Considerable research on temozolomide is ongoing, consisting mainly of uncontrolled studies in relatively small patient groups. The most pressing need is for adequately powered multi-centre RCTs that compare temozolomide for recurrent glioma with best alternative care such as PCV. These should recruit a large proportion of a wider population of patients (i.e. not limited to those with best prognosis) and be stratified by receipt of prior chemotherapy. Some of these research needs may be fulfilled by current ongoing or planned trials, although these are not expected to complete recruitment for several years (Dinnes et al, 2001).

CONCLUSIONS

In summary, there is some indication of benefit from temozolomide, but the evidence is too weak for firm conclusions to be drawn and further large RCTs are required.
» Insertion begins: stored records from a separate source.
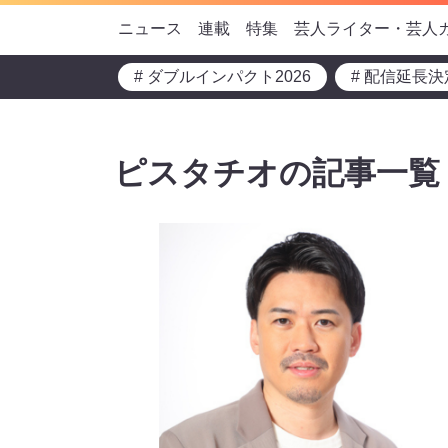
ニュース
連載
特集
芸人ライター・芸人
# ダブルインパクト2026
# 配信延長決
ピスタチオの記事一覧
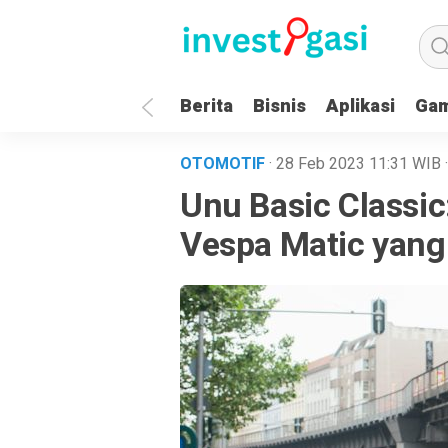
Berita
Bisnis
Aplikasi
Ga
OTOMOTIF
· 28 Feb 2023
11:31
WIB
Unu Basic Classic:
Vespa Matic yang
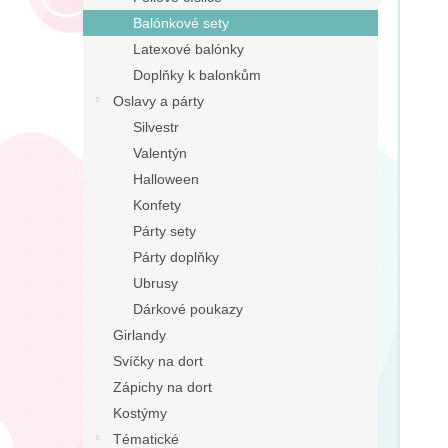
n
Balónkové sety
e
Latexové balónky
l
Doplňky k balonkům
Oslavy a párty
Silvestr
Valentýn
Halloween
Konfety
Párty sety
Párty doplňky
Ubrusy
Dárkové poukazy
Girlandy
Svíčky na dort
Zápichy na dort
Kostýmy
Tématické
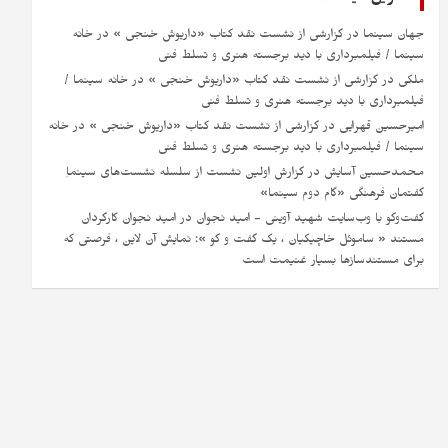
جهان سینما
در
گزارشی از نشست نقد کتاب «داریوش خنجی » در خانه
سینما / فیلمبرداری با دید برجسته هنری و تسلط فنی
ملکی
در
گزارشی از نشست نقد کتاب «داریوش خنجی » در خانه سینما /
فیلمبرداری با دید برجسته هنری و تسلط فنی
امیرحسین قهرایی
در
گزارشی از نشست نقد کتاب «داریوش خنجی » در خانه
سینما / فیلمبرداری با دید برجسته هنری و تسلط فنی
محمدحسین آسایش
در
گزارش اولین نشست از سلسله نشست‌های سینماِ
گفتمان فرهنگی «گام دوم سینما»
گفت‌وگو با وب‌سایت شهید آوینی - امید نجوان
در
امید نجوان کارگردان
مستند « ساموئل خاچیکیان ، یک گفت و گو »: نمایش آن لاین ، فرصتی که
برای مستندسازها بسیار غنیمت است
The incidence of malignant glioma is relatively low and the overall budgetary impact for the NHS as a whole is in the order of £4 million per annum.

ADDENDUM

Since this article was submitted for publication, a further uncontrolled study has been published that would meet the inclusion criteria for our review. This study evaluated temozolomide in 56 patients with recurrent glioblastoma multiforme, anaplastic astrocytoma or anaplastic oligodendrogliomas (Harris et al, 2001). The results were very similar to those in the other studies identified and would not change the overall conclusions of our review. Median progression free survival was 26 weeks and median survival was 48 weeks; results were substantially worse for those with glioblastoma multiforme in comparison to the other histologies.